==== Dataset content
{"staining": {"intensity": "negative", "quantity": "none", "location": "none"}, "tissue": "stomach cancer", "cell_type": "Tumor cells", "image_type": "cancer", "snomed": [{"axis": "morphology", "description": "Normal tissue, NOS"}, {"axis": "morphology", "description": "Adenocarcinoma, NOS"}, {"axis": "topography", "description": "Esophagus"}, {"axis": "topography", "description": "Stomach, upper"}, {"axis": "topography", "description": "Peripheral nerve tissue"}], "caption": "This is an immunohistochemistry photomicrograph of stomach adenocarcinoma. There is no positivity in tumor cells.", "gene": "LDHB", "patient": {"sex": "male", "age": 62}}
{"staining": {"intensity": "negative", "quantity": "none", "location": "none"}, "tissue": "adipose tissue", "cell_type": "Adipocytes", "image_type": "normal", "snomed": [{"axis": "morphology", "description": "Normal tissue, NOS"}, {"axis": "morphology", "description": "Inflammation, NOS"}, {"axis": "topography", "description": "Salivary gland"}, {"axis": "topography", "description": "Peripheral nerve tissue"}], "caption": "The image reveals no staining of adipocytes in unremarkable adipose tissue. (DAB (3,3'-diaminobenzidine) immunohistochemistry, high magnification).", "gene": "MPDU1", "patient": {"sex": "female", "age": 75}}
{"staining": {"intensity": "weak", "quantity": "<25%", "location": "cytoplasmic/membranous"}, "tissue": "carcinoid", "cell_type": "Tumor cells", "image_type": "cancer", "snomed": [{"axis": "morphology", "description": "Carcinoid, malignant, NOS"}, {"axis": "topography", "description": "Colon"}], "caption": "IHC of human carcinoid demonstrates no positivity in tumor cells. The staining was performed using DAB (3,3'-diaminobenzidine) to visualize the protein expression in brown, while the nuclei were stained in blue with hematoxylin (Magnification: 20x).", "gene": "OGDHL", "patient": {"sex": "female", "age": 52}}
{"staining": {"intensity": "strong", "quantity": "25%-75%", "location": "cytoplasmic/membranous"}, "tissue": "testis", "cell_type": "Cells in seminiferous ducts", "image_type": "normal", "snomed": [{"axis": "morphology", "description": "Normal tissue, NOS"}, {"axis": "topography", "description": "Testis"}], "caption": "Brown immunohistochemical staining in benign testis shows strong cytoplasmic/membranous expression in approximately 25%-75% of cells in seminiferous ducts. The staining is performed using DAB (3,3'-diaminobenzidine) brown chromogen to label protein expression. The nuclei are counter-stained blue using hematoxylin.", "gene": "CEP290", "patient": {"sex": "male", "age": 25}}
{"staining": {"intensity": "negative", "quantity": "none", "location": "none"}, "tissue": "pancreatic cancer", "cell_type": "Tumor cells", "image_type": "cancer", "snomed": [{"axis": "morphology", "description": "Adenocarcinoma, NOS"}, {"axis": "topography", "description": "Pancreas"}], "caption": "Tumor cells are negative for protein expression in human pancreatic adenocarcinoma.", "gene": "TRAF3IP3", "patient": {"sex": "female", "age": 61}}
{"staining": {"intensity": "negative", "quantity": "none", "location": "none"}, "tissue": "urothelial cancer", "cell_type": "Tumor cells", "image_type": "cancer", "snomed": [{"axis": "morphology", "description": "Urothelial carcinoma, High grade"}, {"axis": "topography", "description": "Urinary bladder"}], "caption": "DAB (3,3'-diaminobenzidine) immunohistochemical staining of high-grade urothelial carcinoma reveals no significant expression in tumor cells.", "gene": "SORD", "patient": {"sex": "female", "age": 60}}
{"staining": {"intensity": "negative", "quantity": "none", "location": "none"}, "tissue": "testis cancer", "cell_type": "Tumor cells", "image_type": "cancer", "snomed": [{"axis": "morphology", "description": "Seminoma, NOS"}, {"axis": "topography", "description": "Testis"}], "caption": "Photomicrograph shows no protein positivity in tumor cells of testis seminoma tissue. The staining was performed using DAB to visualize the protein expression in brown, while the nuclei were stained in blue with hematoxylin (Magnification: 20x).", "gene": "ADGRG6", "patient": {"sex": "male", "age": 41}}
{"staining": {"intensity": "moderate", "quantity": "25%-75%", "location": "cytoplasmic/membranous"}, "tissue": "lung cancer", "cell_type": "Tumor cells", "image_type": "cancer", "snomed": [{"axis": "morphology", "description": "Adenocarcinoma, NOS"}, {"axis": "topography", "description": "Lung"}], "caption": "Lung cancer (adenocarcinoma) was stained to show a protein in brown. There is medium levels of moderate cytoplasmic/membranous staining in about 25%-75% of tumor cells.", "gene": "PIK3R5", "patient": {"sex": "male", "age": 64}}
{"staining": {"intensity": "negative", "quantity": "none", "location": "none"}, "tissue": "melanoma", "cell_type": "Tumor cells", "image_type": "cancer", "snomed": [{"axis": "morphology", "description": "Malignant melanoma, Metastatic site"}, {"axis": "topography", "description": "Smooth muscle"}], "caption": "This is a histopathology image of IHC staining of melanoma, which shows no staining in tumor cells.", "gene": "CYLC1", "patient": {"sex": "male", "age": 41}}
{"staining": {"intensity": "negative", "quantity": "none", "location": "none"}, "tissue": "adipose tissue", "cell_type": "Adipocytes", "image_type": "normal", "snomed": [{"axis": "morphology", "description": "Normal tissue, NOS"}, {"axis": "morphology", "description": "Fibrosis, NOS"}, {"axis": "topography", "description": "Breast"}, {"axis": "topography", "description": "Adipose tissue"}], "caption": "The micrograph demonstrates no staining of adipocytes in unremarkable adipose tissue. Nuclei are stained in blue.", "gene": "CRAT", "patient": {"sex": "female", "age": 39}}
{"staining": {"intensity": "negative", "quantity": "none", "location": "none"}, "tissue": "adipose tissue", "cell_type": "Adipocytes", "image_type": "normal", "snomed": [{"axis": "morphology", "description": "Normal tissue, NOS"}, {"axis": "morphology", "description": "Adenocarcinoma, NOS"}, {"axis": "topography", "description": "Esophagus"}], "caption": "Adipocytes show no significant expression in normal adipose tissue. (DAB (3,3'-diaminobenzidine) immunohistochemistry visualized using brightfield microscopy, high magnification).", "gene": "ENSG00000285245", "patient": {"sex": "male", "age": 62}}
========
Exercise goal:
Every one of the records is to be copied word for word.

Exercise solution:
{"staining": {"intensity": "negative", "quantity": "none", "location": "none"}, "tissue": "stomach cancer", "cell_type": "Tumor cells", "image_type": "cancer", "snomed": [{"axis": "morphology", "description": "Normal tissue, NOS"}, {"axis": "morphology", "description": "Adenocarcinoma, NOS"}, {"axis": "topography", "description": "Esophagus"}, {"axis": "topography", "description": "Stomach, upper"}, {"axis": "topography", "description": "Peripheral nerve tissue"}], "caption": "This is an immunohistochemistry photomicrograph of stomach adenocarcinoma. There is no positivity in tumor cells.", "gene": "LDHB", "patient": {"sex": "male", "age": 62}}
{"staining": {"intensity": "negative", "quantity": "none", "location": "none"}, "tissue": "adipose tissue", "cell_type": "Adipocytes", "image_type": "normal", "snomed": [{"axis": "morphology", "description": "Normal tissue, NOS"}, {"axis": "morphology", "description": "Inflammation, NOS"}, {"axis": "topography", "description": "Salivary gland"}, {"axis": "topography", "description": "Peripheral nerve tissue"}], "caption": "The image reveals no staining of adipocytes in unremarkable adipose tissue. (DAB (3,3'-diaminobenzidine) immunohistochemistry, high magnification).", "gene": "MPDU1", "patient": {"sex": "female", "age": 75}}
{"staining": {"intensity": "weak", "quantity": "<25%", "location": "cytoplasmic/membranous"}, "tissue": "carcinoid", "cell_type": "Tumor cells", "image_type": "cancer", "snomed": [{"axis": "morphology", "description": "Carcinoid, malignant, NOS"}, {"axis": "topography", "description": "Colon"}], "caption": "IHC of human carcinoid demonstrates no positivity in tumor cells. The staining was performed using DAB (3,3'-diaminobenzidine) to visualize the protein expression in brown, while the nuclei were stained in blue with hematoxylin (Magnification: 20x).", "gene": "OGDHL", "patient": {"sex": "female", "age": 52}}
{"staining": {"intensity": "strong", "quantity": "25%-75%", "location": "cytoplasmic/membranous"}, "tissue": "testis", "cell_type": "Cells in seminiferous ducts", "image_type": "normal", "snomed": [{"axis": "morphology", "description": "Normal tissue, NOS"}, {"axis": "topography", "description": "Testis"}], "caption": "Brown immunohistochemical staining in benign testis shows strong cytoplasmic/membranous expression in approximately 25%-75% of cells in seminiferous ducts. The staining is performed using DAB (3,3'-diaminobenzidine) brown chromogen to label protein expression. The nuclei are counter-stained blue using hematoxylin.", "gene": "CEP290", "patient": {"sex": "male", "age": 25}}
{"staining": {"intensity": "negative", "quantity": "none", "location": "none"}, "tissue": "pancreatic cancer", "cell_type": "Tumor cells", "image_type": "cancer", "snomed": [{"axis": "morphology", "description": "Adenocarcinoma, NOS"}, {"axis": "topography", "description": "Pancreas"}], "caption": "Tumor cells are negative for protein expression in human pancreatic adenocarcinoma.", "gene": "TRAF3IP3", "patient": {"sex": "female", "age": 61}}
{"staining": {"intensity": "negative", "quantity": "none", "location": "none"}, "tissue": "urothelial cancer", "cell_type": "Tumor cells", "image_type": "cancer", "snomed": [{"axis": "morphology", "description": "Urothelial carcinoma, High grade"}, {"axis": "topography", "description": "Urinary bladder"}], "caption": "DAB (3,3'-diaminobenzidine) immunohistochemical staining of high-grade urothelial carcinoma reveals no significant expression in tumor cells.", "gene": "SORD", "patient": {"sex": "female", "age": 60}}
{"staining": {"intensity": "negative", "quantity": "none", "location": "none"}, "tissue": "testis cancer", "cell_type": "Tumor cells", "image_type": "cancer", "snomed": [{"axis": "morphology", "description": "Seminoma, NOS"}, {"axis": "topography", "description": "Testis"}], "caption": "Photomicrograph shows no protein positivity in tumor cells of testis seminoma tissue. The staining was performed using DAB to visualize the protein expression in brown, while the nuclei were stained in blue with hematoxylin (Magnification: 20x).", "gene": "ADGRG6", "patient": {"sex": "male", "age": 41}}
{"staining": {"intensity": "moderate", "quantity": "25%-75%", "location": "cytoplasmic/membranous"}, "tissue": "lung cancer", "cell_type": "Tumor cells", "image_type": "cancer", "snomed": [{"axis": "morphology", "description": "Adenocarcinoma, NOS"}, {"axis": "topography", "description": "Lung"}], "caption": "Lung cancer (adenocarcinoma) was stained to show a protein in brown. There is medium levels of moderate cytoplasmic/membranous staining in about 25%-75% of tumor cells.", "gene": "PIK3R5", "patient": {"sex": "male", "age": 64}}
{"staining": {"intensity": "negative", "quantity": "none", "location": "none"}, "tissue": "melanoma", "cell_type": "Tumor cells", "image_type": "cancer", "snomed": [{"axis": "morphology", "description": "Malignant melanoma, Metastatic site"}, {"axis": "topography", "description": "Smooth muscle"}], "caption": "This is a histopathology image of IHC staining of melanoma, which shows no staining in tumor cells.", "gene": "CYLC1", "patient": {"sex": "male", "age": 41}}
{"staining": {"intensity": "negative", "quantity": "none", "location": "none"}, "tissue": "adipose tissue", "cell_type": "Adipocytes", "image_type": "normal", "snomed": [{"axis": "morphology", "description": "Normal tissue, NOS"}, {"axis": "morphology", "description": "Fibrosis, NOS"}, {"axis": "topography", "description": "Breast"}, {"axis": "topography", "description": "Adipose tissue"}], "caption": "The micrograph demonstrates no staining of adipocytes in unremarkable adipose tissue. Nuclei are stained in blue.", "gene": "CRAT", "patient": {"sex": "female", "age": 39}}
{"staining": {"intensity": "negative", "quantity": "none", "location": "none"}, "tissue": "adipose tissue", "cell_type": "Adipocytes", "image_type": "normal", "snomed": [{"axis": "morphology", "description": "Normal tissue, NOS"}, {"axis": "morphology", "description": "Adenocarcinoma, NOS"}, {"axis": "topography", "description": "Esophagus"}], "caption": "Adipocytes show no significant expression in normal adipose tissue. (DAB (3,3'-diaminobenzidine) immunohistochemistry visualized using brightfield microscopy, high magnification).", "gene": "ENSG00000285245", "patient": {"sex": "male", "age": 62}}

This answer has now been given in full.